You are enjoying what many people dream about, and some envy: the Best of Both Worlds. I knew you when you didn’t know (and am happy you do now) that you are a whip-smart, super-fun, uber-capable, majorly talented, ball-busting, sexy woman with a certain look in her eye, fingerless workout/heavy bag gloves on her hands and lacy unmentionables below decks…
Lucky you.
Just sayin’.
Lucky Mike…
I love this part:
“I have no interest in talking about clothes, shopping, or dieting, and I already made my feelings on children clear.”
… and am blown away by how similarly I feel. I do delve into these subjects occasionally because a situation will call for it or I’m looking for advice for something specific, but I don’t *choose* to spend an evening talking about clothes.

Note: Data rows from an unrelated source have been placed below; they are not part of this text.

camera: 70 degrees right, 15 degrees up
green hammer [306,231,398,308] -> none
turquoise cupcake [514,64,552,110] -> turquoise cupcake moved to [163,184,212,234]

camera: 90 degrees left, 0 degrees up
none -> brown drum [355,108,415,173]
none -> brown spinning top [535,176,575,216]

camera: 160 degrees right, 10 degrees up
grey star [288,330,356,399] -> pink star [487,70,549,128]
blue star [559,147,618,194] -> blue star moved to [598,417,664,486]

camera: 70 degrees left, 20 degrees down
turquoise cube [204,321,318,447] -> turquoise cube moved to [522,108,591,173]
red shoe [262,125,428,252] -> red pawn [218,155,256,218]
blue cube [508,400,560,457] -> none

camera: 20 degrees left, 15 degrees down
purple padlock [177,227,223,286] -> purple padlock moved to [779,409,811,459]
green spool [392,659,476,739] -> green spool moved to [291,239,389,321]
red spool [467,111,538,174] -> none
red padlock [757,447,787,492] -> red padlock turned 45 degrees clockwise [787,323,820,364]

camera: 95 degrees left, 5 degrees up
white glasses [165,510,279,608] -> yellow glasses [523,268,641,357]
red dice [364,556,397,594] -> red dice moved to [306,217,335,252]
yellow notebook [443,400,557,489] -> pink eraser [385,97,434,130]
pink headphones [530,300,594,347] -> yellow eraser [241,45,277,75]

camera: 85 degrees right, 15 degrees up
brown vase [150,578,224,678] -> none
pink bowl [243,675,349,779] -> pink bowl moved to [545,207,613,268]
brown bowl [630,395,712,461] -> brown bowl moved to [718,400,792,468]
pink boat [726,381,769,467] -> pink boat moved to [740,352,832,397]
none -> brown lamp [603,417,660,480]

And, I have done my share of boxing and martial arts. If I had a good frame for it (or a backporch roof that would hold it), my heavy bag would be hanging out back right now. I love that thing!
Tom and I decided not to have a children a few years ago, so we actually have that in common, too. This is the first of your posts I’ve read, but I’m going to keep an eye out. (saw you on bachelorgirl.net’s site). Nice to meet you!
This is a great post! Like you, I find that my lack of desire or affection for children, as well as my being a sexual person, are the things that make me seem not “feminine” enough to other people, but especially to men.
Also, I make rude and crude jokes, and talk like one of the guys. This is really intimidating to many men and really turns many of them off from me. I dated a guy (granted, he was abusive, but still) that once told me, while we were out with his friends, to go talk to the girls about “hair or something” instead of hanging with him and his guy friends and talking about the Red Sox. His words? “You’re not my *friend*, you’re my *girlfriend.” Because *girl*friends are supposed to be sweet and feminine and vapid. If you’re too much like a guy, you can only ever be a *friend*. Vom.
And no, there doesn’t have to be an all or nothing, one or the other, black or white when it comes to gender expression. It’s a spectrum, a continuum, and the beautiful thing about that is that you can pick and choose where you fall on that continuum, and which behaviors and traits from either gender that you identify with. And then, it’s no longer “male” or “female.” It’s just “Stasha.”